Commercial online information services (generally speaking, services that charge a fee) make available databases that are not normally available to Internet users. The DIALOG online information service has more than 600 databases accessible via its Dialog Web and Dialog Classic services; OCLC, LEXIS-NEXIS and Emerald, among others, also provide access to commercial databases and services. While the search interface may take time to master, these services enable the user to get authoritative information quickly and to download it in a format that is appropriate for a particular application. The indexing is logical, the database structures are coherent and the information is verified. While many of the online information services are focused on research or business databases, there are some, such as SIRS, InfoTrac and the encyclopedia databases, that are aimed at public and school libraries. The major newspaper databases also have the school and public library audience in mind, though they may be targeting their services at researchers as well. Because commercial databases differ in terms of content and search interface, users will need some level of information awareness and search skills in order to use them.

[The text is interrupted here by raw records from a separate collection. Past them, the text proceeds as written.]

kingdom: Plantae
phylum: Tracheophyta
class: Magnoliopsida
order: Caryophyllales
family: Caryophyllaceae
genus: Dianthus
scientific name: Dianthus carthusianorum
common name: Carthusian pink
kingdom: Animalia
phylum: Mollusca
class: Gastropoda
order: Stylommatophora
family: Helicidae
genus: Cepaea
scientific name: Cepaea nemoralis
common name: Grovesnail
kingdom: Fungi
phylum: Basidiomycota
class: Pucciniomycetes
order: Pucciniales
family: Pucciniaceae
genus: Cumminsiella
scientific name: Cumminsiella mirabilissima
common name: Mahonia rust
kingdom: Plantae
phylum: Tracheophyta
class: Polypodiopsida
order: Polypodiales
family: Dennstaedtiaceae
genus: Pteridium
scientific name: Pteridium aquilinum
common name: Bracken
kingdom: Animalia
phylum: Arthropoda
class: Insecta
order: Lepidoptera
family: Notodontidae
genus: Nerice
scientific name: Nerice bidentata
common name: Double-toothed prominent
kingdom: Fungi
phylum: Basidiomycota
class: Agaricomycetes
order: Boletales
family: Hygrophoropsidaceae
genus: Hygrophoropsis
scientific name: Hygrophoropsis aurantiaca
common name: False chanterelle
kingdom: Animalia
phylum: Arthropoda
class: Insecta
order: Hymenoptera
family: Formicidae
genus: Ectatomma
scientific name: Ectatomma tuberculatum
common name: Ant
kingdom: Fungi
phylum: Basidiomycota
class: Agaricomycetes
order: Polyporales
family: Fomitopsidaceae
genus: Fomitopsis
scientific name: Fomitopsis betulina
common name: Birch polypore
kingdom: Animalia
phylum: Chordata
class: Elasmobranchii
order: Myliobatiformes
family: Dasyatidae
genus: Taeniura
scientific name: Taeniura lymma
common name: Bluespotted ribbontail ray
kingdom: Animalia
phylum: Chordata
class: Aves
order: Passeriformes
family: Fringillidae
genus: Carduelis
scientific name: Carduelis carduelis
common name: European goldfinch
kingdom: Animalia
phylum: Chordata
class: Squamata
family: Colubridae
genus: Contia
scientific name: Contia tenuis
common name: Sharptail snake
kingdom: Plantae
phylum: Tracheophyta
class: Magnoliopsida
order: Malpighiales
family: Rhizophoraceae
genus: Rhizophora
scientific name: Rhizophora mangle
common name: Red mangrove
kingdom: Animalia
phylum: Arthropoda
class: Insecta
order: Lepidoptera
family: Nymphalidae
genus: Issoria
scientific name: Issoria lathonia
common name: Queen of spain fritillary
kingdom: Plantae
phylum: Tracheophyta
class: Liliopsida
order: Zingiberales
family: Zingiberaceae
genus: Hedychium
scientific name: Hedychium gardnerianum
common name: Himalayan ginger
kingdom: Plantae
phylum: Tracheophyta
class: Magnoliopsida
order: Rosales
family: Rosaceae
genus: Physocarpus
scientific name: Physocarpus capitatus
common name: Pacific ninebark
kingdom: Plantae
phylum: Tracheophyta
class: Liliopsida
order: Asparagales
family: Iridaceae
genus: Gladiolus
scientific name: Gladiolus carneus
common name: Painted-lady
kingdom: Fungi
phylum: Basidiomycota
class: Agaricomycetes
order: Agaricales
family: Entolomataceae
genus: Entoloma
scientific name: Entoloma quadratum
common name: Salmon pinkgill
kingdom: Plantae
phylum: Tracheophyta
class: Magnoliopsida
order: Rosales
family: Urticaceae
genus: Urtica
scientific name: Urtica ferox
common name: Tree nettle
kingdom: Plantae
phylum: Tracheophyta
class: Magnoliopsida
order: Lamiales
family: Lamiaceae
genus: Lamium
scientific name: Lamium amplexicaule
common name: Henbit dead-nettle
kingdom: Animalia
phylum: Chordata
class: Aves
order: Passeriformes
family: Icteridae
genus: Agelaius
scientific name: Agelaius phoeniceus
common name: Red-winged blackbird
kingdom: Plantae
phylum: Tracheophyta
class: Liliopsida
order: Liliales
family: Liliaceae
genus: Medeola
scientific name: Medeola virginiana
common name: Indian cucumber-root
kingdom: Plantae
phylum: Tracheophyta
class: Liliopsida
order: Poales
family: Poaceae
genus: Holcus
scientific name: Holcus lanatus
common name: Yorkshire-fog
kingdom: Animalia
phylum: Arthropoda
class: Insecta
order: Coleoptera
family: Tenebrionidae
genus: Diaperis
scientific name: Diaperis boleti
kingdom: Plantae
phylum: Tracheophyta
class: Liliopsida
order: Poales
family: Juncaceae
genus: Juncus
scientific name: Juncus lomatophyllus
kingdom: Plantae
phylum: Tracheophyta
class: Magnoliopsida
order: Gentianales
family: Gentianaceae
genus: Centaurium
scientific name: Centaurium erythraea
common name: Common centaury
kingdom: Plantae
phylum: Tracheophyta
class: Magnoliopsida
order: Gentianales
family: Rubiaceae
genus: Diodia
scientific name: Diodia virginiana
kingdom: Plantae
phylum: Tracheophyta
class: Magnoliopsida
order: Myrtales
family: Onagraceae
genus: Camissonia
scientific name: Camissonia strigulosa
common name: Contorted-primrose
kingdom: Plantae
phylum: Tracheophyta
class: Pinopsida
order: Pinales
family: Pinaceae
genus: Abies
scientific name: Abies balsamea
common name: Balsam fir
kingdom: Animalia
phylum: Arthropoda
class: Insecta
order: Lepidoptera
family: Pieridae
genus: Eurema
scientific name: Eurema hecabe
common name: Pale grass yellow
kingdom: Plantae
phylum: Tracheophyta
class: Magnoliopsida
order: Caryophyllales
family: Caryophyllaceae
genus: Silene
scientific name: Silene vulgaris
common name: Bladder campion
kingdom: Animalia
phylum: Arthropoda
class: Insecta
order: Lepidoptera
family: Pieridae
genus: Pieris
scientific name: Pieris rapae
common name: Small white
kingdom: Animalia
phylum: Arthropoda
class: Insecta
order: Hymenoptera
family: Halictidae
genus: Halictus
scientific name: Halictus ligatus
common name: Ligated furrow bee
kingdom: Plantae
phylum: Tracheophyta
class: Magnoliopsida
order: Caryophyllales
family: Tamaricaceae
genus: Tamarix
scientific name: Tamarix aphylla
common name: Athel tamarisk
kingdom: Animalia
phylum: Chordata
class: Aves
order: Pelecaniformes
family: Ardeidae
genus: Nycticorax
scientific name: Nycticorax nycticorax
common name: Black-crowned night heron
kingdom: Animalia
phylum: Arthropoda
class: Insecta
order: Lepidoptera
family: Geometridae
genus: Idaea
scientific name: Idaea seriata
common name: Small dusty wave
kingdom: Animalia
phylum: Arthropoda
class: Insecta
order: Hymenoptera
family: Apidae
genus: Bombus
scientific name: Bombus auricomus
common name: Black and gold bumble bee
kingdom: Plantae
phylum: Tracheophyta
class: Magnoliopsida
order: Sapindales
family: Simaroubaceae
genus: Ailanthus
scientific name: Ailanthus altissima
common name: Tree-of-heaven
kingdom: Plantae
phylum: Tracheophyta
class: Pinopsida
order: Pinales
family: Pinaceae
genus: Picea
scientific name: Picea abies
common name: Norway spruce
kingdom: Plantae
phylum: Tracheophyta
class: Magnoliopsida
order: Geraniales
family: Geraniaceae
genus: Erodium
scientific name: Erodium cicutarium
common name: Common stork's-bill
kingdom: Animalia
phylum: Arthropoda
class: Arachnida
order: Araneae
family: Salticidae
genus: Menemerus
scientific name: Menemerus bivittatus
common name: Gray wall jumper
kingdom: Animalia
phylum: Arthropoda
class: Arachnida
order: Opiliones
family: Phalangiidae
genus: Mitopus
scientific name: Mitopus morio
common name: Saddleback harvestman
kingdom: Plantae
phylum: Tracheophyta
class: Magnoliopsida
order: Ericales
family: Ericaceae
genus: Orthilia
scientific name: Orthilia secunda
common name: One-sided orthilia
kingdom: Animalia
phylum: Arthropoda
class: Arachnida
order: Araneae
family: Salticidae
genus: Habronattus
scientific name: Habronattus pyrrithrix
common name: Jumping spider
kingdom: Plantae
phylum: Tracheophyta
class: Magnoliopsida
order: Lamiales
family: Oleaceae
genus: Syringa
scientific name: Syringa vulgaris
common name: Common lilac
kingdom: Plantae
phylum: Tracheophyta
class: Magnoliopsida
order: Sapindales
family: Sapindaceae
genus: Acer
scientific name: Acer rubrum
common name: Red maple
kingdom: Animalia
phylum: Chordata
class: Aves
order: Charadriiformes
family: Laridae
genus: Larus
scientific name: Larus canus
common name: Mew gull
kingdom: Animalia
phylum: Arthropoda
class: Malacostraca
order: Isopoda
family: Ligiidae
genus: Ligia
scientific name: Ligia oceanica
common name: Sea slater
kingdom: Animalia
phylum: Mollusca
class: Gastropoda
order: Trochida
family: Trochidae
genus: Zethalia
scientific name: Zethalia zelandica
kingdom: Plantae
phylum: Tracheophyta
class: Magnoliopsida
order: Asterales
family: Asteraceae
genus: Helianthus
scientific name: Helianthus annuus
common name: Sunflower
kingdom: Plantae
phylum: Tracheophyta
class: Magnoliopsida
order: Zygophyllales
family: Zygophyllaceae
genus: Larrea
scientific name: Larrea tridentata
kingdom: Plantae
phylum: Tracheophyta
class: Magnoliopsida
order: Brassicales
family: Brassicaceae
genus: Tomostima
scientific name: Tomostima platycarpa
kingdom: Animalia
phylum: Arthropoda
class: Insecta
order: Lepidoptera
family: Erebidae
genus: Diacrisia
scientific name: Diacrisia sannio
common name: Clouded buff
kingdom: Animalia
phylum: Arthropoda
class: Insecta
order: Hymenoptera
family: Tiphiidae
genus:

The last words go to Karen Diaz (2000,p.134): "The dramatic term 'invisible' is meant to underscore the importance of realizing there is more to the Web than even Metacrawler search engine might reveal. In reality, the resources discussed here are not invisible, but merely out of the mainstream of accepted search strategies." Further, she says, "The more we learn about the compartments on the Web and the variety of tools that exist to access these compartments, the less invisible the resources become, and the richer and more productive is our experience of using the Web for research."